Joseph Gardner Swift - 1818-1832

1818-1832

The day after his resignation, Swift accepted the surveyorship of the Port of New York. As a civil engineer, he soon became involved in various important projects. In 1819, he was consulted on the feasibility of banking and draining the Newark Flats. In 1820 he was appointed by the Legislature of New Jersey to superintend the plan to open the Morris Canal improvement. In 1822 he was one of the three Commissioners to regulate the streets and drainage of the eastern part of the City of New York. In 1825, he was appointed as a commissioner to determine the capacity of the Bronx and Croton Rivers to supply New York City with pure water.

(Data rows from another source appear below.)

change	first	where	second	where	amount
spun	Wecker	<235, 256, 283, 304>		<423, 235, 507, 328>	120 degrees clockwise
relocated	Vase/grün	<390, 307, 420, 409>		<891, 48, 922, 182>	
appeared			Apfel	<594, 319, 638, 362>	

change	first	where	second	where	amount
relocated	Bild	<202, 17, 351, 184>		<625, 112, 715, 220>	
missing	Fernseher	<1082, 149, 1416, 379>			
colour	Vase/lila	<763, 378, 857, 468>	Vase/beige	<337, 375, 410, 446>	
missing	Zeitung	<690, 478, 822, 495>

Unfortunately, Swift’s office duties and other interests did not prevent him from venturing into the business dealings of Wall Street. In 1825, he was elected vice president of a life and trust insurance company. The company failed, and all of its members were indicted for a conspiracy to defraud the state. Swift was acquitted but suffered the loss of all of his property. Deprived of the means to support his family, Swift decided to move to a small farm belonging to his wife in Haywood County, Tennessee, where he built a small cabin and began growing cotton. Finding the title to his plantation defective and his children suffering from the weather, Swift returned to New York. He returned to civil engineering and the following year took charge of the Baltimore and Susquehanna Railroad in Maryland.

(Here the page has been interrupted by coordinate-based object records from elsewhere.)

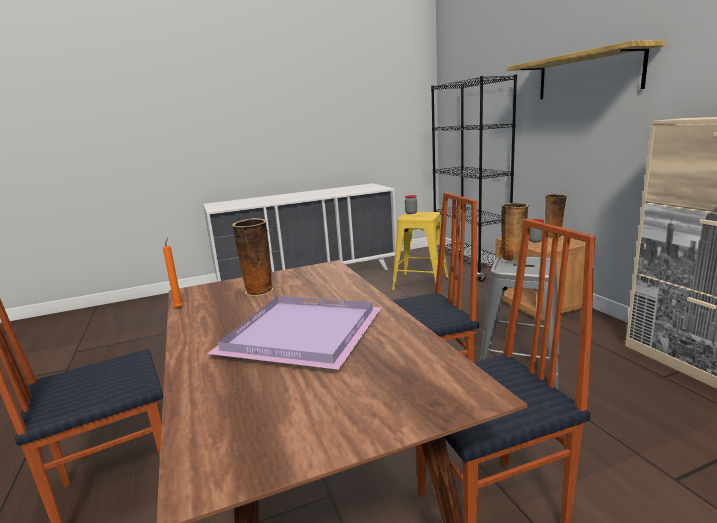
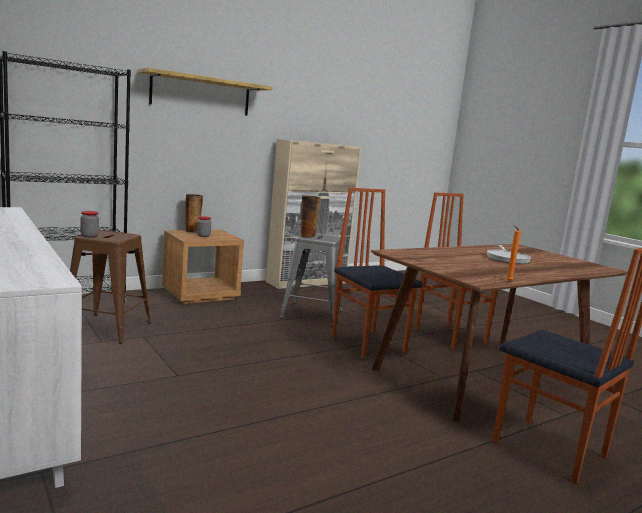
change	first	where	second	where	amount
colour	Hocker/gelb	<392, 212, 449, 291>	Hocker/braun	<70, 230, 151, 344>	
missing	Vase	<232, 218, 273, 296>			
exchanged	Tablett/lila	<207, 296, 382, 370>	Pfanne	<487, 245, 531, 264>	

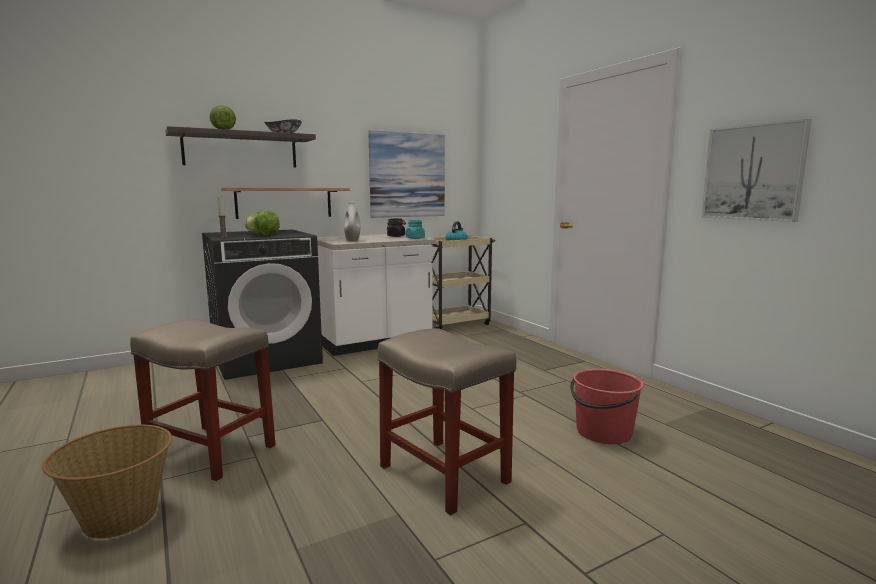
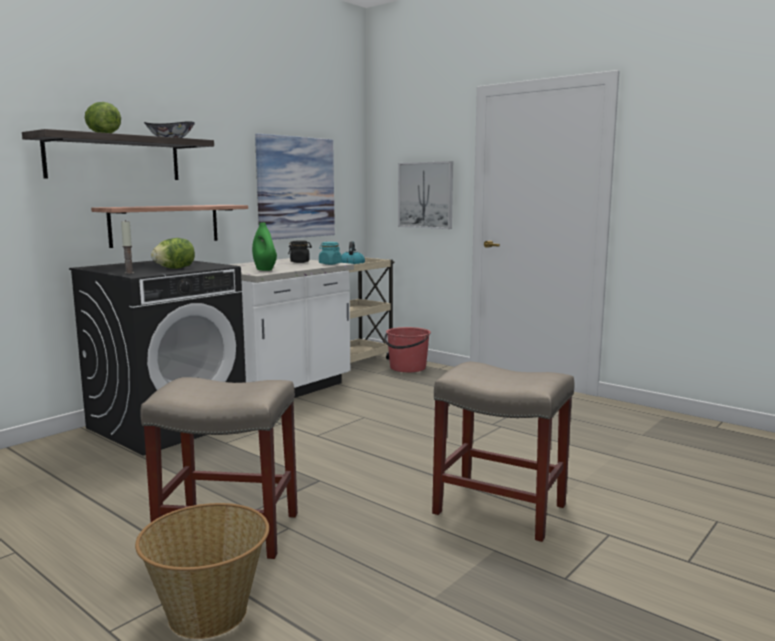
change	first	where	second	where	amount
relocated	Bild	<701, 119, 812, 222>		<398, 161, 453, 229>	
colour	Vase/weiß	<344, 201, 361, 241>	Vase/grün	<252, 222, 277, 271>	
relocated	Eimer/rot	<570, 368, 644, 444>		<384, 327, 431, 372>	

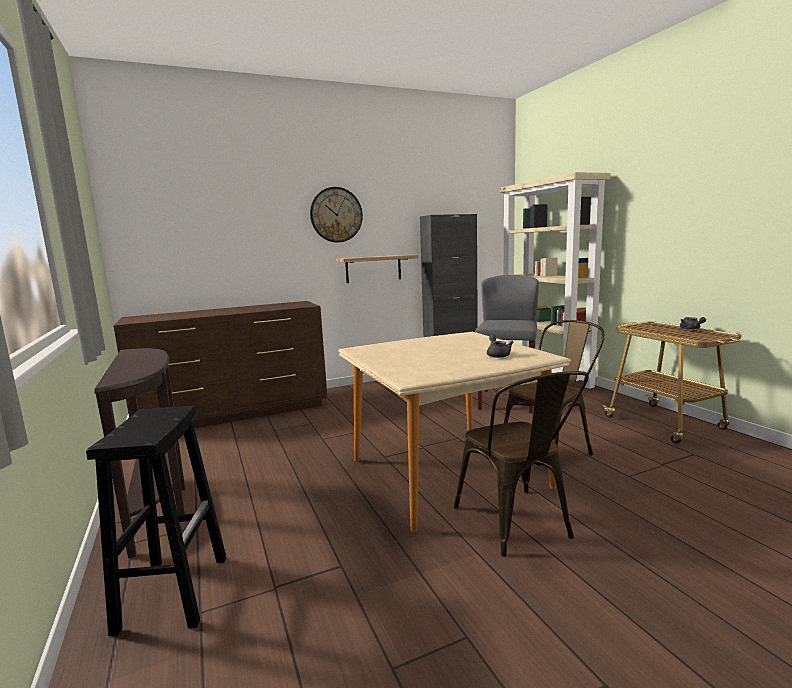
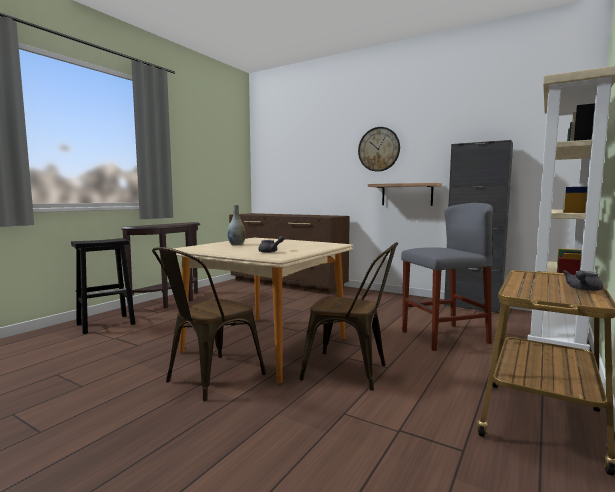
change	first	where	second	where	amount
appeared			Vase/grau	<227, 205, 246, 246>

In March 1829, he became the superintendent of the harbor improvements on Lake Ontario and held this position for sixteen years. While the lake works were suspended in the winter of 1829, Swift took charge of the construction of the railroad from New Orleans to Lake Pontchartrain, five miles long through a dense swamp considered impassable, which could neither be drained nor piled. This was one of the pioneer railroads of the south, and it is believed the first in America upon which iron edge rails were used.

In 1832, Swift succeeded Benjamin Wright as Chief Engineer of the New York and Harlem Railroad, but interference from the Board of Directors caused him to resign.